The nature of the underlying research and the technology involved meant this discussion centered on open data and rarely mentioned code. Accordingly, a vocabulary was developed within this data-oriented context, such as the term “data provenance.” What data provenance means depends on whether you understand data as a community resource and hence are interested in tracking modifications and updates to the data set, or as a local entity, and thus are interested in recording filtering and other data operations that ready it for analysis in a particular project. It also can refer to both, and both concepts are essential for effective reproducibility.
The term “research workflow” incorporates the latter definition (the changes made to data to prepare it for analysis), but also includes the analysis steps that generated the published results and other procedures that affect interpretation of the findings, such as otherwise unreported hypothesis tests.
It is very easy to underrate the importance of clarity in conceptualizing the role of data in open science. A quick glance at discussions in the blogosphere might lead a casual observer to think all that mattered is the openness of data. This stems from the framing dialogue in the pioneering days in human genome sequencing, combined with today’s vastly increased capacity for data collection, but leads to a conclusion that is too simple. Transparency in the communication of scientific methodology arises from the notion of reproducibility in science. Open data is a prerequisite for verifiable research; reproducibility is not a convenient mechanism in support of the notion of big open data as if sometimes promulgated. Science has never been about open data per se, but openness is something hard fought and won in the context of reproducibility.
Scientists have scarce resources, and changing the scientific method to include open data for its own sake—untethered to our age-old concept of reproducibility—requires a deeper justification and understanding of the trade-offs involved. Open data in support of reproducibility is an enormous challenge in itself, and can best be accomplished in a principled way within our current system of scientific norms.

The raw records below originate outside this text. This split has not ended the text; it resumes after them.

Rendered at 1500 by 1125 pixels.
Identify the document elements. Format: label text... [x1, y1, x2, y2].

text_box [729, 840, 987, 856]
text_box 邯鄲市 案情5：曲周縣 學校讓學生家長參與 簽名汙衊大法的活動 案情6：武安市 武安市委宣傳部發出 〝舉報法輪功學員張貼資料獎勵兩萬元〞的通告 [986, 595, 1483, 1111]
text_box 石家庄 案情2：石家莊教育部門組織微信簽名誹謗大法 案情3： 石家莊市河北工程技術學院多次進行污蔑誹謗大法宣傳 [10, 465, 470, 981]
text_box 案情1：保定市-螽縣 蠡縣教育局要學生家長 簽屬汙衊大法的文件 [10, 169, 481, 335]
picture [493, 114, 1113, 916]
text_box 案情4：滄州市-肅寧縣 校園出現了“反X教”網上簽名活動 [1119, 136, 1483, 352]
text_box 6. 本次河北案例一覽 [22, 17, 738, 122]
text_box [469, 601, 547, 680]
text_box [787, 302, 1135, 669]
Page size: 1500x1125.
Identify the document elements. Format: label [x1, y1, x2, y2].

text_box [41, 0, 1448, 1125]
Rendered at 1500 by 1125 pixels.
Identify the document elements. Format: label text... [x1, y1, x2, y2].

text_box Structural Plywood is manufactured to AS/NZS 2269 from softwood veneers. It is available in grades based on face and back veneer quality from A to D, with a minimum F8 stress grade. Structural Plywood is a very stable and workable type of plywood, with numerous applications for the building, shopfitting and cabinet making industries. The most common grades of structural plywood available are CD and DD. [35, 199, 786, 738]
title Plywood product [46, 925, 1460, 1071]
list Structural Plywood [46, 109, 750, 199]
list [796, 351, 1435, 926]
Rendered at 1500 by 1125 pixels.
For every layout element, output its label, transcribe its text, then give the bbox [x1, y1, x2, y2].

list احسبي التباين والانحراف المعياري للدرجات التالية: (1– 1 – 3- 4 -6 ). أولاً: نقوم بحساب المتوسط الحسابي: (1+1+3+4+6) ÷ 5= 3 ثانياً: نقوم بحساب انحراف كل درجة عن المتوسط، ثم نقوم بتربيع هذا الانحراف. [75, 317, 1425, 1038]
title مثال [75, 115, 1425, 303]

An Open Call to Computational Scientists
Making both the data and code underlying scientific findings conveniently available in such a way that permits reproducibility is of urgent priority for the credibility of the research and the elevation of computational and data-enabled research to a bona fide branch of the scientific method. The independent efforts occurring today in many disciplines and subdisciplines can inform each other and provide a guide for computational fields just starting to grapple with the issue of reproducibility.